I only had to sit with dark feelings for a matter of months. Imaging needing to do so for years, even decades, is humbling. My attitude about suicide, more specifically those battling depression, has evolved since my brief encounter with despair. I don’t need to experience clinical depression to know we aren’t giving this disease enough attention.
Whatever leads people to suicide, I’m certain nothing about despair is selfish, weak, easy or absent of caring for others. The strength exhibited by those who push through it with the hope of a better tomorrow is incredible. Additionally, like with any illness, well-intended advice and promises of a brighter future aren’t enough to make the disease behave in a fashion that is compatible with life. Depression isn’t an attitude problem. It’s a health problem that requires a clear understanding of the underlying cause and an effective treatment plan.
I have no answers or wise words to offer at the moment. Questions dominate. Perhaps they should. Perhaps the disease of depression, too often discussed in the shadows, requires us to ask more of ourselves and others about mental health. Maybe bringing the disease out into the light will be enough to help those who are having trouble bringing light into their lives.

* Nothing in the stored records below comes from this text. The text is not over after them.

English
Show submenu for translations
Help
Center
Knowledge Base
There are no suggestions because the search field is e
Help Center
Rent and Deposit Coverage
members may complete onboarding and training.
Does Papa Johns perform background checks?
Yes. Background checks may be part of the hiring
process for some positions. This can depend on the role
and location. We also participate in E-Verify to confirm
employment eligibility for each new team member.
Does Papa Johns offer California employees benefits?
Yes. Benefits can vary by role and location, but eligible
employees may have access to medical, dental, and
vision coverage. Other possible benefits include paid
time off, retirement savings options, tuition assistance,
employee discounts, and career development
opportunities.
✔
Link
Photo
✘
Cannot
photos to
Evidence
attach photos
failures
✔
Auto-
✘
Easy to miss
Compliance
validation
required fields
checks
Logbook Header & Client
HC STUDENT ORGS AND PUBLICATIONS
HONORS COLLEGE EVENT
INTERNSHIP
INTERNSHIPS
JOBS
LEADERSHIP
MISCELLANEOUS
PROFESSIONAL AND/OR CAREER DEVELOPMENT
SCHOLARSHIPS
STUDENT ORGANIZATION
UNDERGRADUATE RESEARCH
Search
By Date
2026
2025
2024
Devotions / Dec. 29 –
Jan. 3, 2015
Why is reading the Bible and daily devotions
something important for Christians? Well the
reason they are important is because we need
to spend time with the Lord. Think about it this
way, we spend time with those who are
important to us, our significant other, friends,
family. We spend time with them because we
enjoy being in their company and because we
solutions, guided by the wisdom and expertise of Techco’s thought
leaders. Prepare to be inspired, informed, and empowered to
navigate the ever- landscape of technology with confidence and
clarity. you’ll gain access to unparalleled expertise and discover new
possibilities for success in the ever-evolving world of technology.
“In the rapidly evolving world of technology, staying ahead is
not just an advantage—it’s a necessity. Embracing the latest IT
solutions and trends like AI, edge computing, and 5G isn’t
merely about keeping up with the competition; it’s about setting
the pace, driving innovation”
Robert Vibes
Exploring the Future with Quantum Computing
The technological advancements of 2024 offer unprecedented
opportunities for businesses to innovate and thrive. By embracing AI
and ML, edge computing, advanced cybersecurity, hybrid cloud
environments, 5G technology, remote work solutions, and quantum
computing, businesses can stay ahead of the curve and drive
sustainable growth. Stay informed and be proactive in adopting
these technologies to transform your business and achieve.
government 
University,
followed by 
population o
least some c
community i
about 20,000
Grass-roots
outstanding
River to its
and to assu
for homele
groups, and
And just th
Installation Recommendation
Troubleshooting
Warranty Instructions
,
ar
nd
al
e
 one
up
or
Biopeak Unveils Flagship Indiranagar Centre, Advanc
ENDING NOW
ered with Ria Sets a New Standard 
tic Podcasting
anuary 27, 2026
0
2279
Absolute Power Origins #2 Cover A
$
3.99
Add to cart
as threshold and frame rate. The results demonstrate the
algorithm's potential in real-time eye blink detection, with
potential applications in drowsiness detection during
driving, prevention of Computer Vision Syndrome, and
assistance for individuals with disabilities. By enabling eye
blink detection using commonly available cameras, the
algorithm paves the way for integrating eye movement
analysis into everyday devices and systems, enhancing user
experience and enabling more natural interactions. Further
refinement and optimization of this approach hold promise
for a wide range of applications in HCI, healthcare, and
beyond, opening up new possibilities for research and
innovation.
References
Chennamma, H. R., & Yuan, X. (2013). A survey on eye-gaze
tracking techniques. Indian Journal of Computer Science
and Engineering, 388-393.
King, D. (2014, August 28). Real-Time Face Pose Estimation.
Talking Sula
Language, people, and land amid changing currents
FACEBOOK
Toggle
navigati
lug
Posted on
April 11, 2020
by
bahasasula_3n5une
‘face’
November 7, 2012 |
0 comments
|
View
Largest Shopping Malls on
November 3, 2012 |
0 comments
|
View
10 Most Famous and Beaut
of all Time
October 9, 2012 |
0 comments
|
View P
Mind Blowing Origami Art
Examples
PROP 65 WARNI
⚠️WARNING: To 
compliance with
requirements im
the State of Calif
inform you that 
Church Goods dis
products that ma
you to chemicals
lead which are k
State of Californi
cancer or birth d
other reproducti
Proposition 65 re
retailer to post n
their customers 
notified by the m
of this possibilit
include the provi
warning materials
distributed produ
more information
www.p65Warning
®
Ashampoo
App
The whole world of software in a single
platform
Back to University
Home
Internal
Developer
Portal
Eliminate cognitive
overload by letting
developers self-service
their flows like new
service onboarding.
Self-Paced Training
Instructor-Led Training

What I do know is that the world is less bright without Tyler and others who have left us too soon. I wish I had a magic wand to cast a spell of relief over those currently suffering, to offer a reprieve from the pain that is less extreme than the permanence of death, so we can retain your light in our lives. I suspect the magic spell would be some combination of love, patience, kindness, acceptance and chemistry. That’s a combination we might all benefit from experimenting with.
If you are struggling with depression and contemplating suicide, please consider calling the National Suicide Prevention Lifeline at 800–273–8255 or visiting your local hospital’s emergency room.